What no one knows is whether cytokine release syndrome is essential for maximum effect.

After agreeing with the US Food and Drug Administration to tweak the protocol, the MSKCC trials resumed in April. The dose of the therapy is being reduced in patients with large tumor burdens, as tumor burden seems to correlate with the severity of CRS. Patients with pre-existing conditions, such as cardiac problems, would not be eligible for the trial, and the length of time between induction chemotherapy and the application of CAR-T cells will be cut in half. Treatment can be done with nonspecific corticosteroids with or without Actemra (tocilizumab), an anti-IL-6R antibody, approved in several autoimmune indications.

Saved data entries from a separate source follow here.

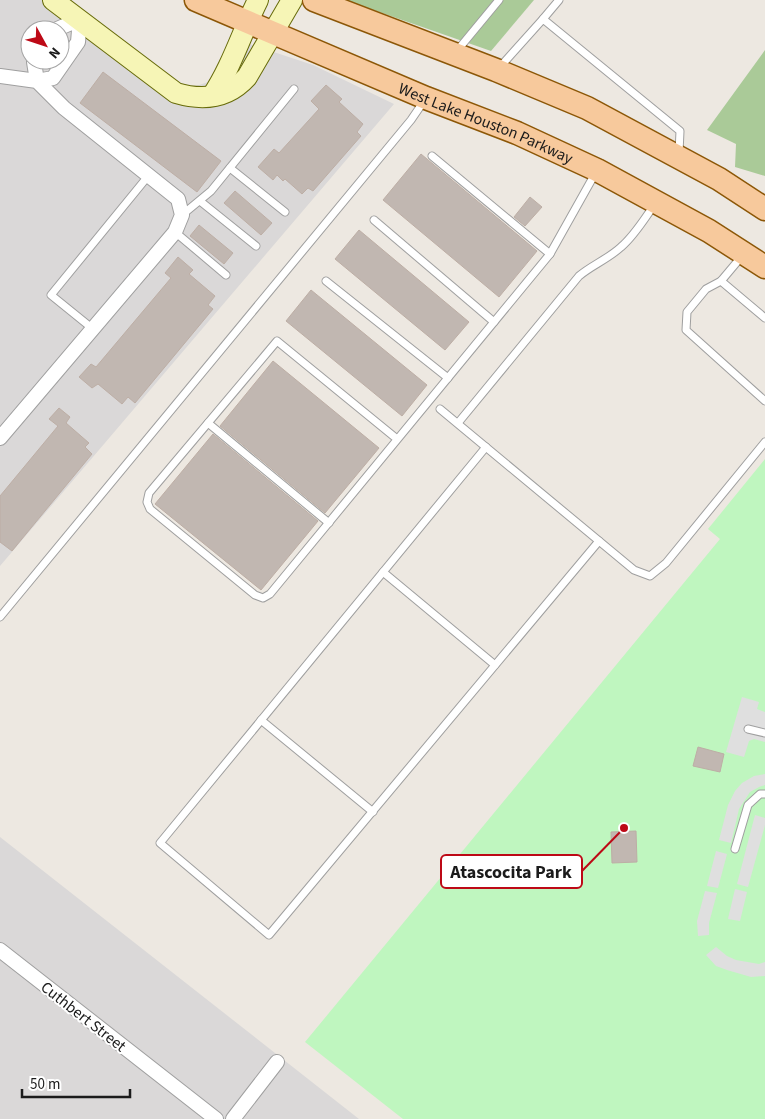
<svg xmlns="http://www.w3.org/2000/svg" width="765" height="1119" font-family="'Source Sans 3',sans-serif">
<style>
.residential{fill:#dad8d8;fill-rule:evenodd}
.forest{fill:#aaca98}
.park{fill:#bff6bf}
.parking{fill:#dfdfdf}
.building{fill:#c1b7b1;stroke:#bdaea5}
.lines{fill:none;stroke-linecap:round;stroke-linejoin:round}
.lane-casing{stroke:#9f9f9f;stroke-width:9}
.street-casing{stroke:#9f9f9f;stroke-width:16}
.secondary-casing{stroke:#676b0a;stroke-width:22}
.primary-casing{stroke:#8c5707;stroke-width:25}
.lane{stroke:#fff;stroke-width:7}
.street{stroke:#fff;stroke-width:14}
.secondary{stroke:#f6f5b6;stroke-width:20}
.primary{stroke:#f7c99c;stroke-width:22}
.labels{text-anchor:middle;stroke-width:4;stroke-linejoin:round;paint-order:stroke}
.street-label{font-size:16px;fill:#1b1b1b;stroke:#fff}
.leader{fill:none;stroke:#bd0916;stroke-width:2}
.callout-dot{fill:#bd0916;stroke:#fff;stroke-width:2}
.callout{fill:#fff;stroke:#bd0916;stroke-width:2}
.callout-label{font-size:18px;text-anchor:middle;font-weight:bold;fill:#1b1b1b}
</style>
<rect width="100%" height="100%" fill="#ede8e1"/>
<g class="residential">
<path d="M0 0H55L187 89 217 79 234 39 313 65 394 104 0 566ZM30 30H60V60H30Z"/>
<polygon points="0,837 359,1119 0,1119"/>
</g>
<g class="forest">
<polygon points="345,0 534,0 491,51"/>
<polygon points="765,50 765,176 735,167 736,144 707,130"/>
</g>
<polygon class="park" points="765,459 765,1119 403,1119 305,1042 720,539 708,529"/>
<g class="parking">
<polygon points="742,697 759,702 757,709 765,712 765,742 754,739 749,741 744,757 726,752"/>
<polygon points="765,774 765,785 759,787 750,792 739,809 731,843 719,840 728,805 735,791 742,783 754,776"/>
<polygon points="755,815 765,818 765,825 748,887 737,884"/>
<polygon points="716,851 727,854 718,888 707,886"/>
<polygon points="735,889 747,892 740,921 728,919"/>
<polygon points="705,891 717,893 709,923 709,935 698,936 697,921"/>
<polygon points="716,947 727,956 736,960 759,964 765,962 765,976 751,977 727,970 716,966 706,955"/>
</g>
<g class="building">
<polygon points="103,72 221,161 197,192 80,103"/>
<polygon points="326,85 342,99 339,102 363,124 357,132 361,136 313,191 308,188 302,194 285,179 283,181 277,175 273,180 258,167 274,149 279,153 319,109 311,101"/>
<polygon points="421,154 537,251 499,297 383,200"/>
<polygon points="235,191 272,223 261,235 224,203"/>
<polygon points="530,197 542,207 525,226 514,217"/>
<polygon points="199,225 233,253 224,264 190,236"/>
<polygon points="359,230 469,322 445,350 335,259"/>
<polygon points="178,257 193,270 189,274 215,296 208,305 213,309 135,403 128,397 122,404 98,384 92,388 79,377 91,364 96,367 171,278 165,273"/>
<polygon points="311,290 427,385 402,416 286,321"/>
<polygon points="273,361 379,448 325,513 220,426"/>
<polygon points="59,408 70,417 66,423 89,443 85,447 92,454 12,551 0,542 0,496 58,426 49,419"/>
<polygon points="213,434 318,521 261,590 155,504"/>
<polygon points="698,747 724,754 720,772 693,766"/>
<polygon points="636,831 637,862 612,863 611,832"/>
</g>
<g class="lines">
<defs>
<g id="lane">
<polyline points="543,19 559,0"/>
<polyline points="456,52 499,0"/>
<polyline points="500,67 543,19 680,131 679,153"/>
<polyline points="432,156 550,254"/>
<polyline points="230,168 285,212"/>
<polyline points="200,201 256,246"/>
<polyline points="182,215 211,191 294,89"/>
<polyline points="374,220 494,322"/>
<polyline points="175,232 226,275"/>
<polyline points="742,256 721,281 706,289 687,312 686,330 765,401"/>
<polyline points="326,281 448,378"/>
<polyline points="721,281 765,318"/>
<polyline points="93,329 51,295 149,175"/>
<polyline points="440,409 634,570 650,576 666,563 765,442"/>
<polyline points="208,423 329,523"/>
<path d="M458 423 579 276C592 265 608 259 621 247 635 235 644 219 655 204"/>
<polyline points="397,439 277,341 149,493 147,502 150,509 255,595 263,598 270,594 550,254 596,172"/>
<polyline points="486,447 160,843 269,935 599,541"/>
<polyline points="383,572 495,665"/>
<polyline points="0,617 411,120 424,101"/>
<polyline points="261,720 373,812"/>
<polyline points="748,729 765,733"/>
<polyline points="735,849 748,805 760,794 765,794"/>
</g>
<g id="street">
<polyline points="35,60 34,62 37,81 53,78 78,42 80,19 55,30"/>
<polyline points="0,76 37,81 64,108 178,199 182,215 175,232 0,438"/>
<polyline points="0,950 216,1119"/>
<polyline points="233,1119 277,1062"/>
</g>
<g id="secondary">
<path d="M53 0 176 93C203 101 228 98 247 77L292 0"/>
<path d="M212 96C232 66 242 32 258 0"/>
</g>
<g id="primary">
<path id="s1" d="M196 0 426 98 517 133 597 170 709 231 765 267"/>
<polyline points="314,0 496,70 587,108 719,179 765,209"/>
</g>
</defs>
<use href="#lane" class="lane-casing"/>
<use href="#street" class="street-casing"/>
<use href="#secondary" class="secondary-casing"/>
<use href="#primary" class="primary-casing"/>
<use href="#lane" class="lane"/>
<use href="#street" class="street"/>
<use href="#secondary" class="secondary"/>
<use href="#primary" class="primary"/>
</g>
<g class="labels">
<g class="street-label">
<text dy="6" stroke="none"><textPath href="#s1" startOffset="315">West Lake Houston Parkway</textPath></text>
<text transform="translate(84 1016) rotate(38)" y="6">Cuthbert Street</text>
</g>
</g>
<path class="leader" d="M624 828L582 871"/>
<circle class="callout-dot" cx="624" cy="828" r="5"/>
<rect class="callout" x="441" y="855" width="141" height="33" rx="5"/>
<g class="callout-label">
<text x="511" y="878">Atascocita Park</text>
</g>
<g transform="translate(45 45) rotate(130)"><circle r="24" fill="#ffffff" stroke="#a4a4a4"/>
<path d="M0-4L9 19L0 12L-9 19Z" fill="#bd0916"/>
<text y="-8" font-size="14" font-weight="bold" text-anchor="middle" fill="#1b1b1b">N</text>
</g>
<path d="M22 1089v8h108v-8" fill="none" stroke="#1b1b1b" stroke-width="2.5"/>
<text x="30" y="1089" font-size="15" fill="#1b1b1b" stroke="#ffffff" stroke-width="4" paint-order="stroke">50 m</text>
</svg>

But the emphasis at the moment is on patient parameters rather than the therapy itself. Mackall and colleagues recently published system factors in patient characteristics—tumor burden, age, co-morbidities—and prescribes when to give supportive care and when to treat aggressively.

What no one knows is whether CRS is essential for maximal effect. Mackall believes some CRS toxicity is needed. “I'm used to being an oncologist, you don't have any pain, you don't have any gain,” she says. This notion has kept physicians from using immunosuppression prophylactically, for fear of subverting the therapy. Clearly, much more needs to be learned about the biology. “What will be critical about the more therapy-specific issues are variables like the degree of T-cell expansion in vivo,” says Mark Frohlich, executive vice president at Seattle-based Juno Therapeutics, which is taking MSKCC's CAR-T cell therapy into commercialization.

In addition to CRS, off-tumor toxicity could derail CAR-T cell therapy. So far, the clinical work has focused on cells targeting CD-19, a B cell–specific antigen, and although it depletes normal B cells as well as B cell–derived cancers, this off-tumor toxicity can be managed with the application of intravenous immunoglobulin to fight infections. However, other antigens that may cause a cell therapy to cross-react with normal antigens on other tissues, may not be so easily managed. Several deaths have been reported in patients receiving engineered T-cell receptor cell therapy, a modality related to CAR-T cell therapy. An affinity-enhanced TCR for melanoma-associated antigen 3 (MAGE-A3) under development for melanoma and myeloma caused cardiogenic shock and death in the first two patients to receive it, because the antibody recognized an unrelated peptide on striated muscle.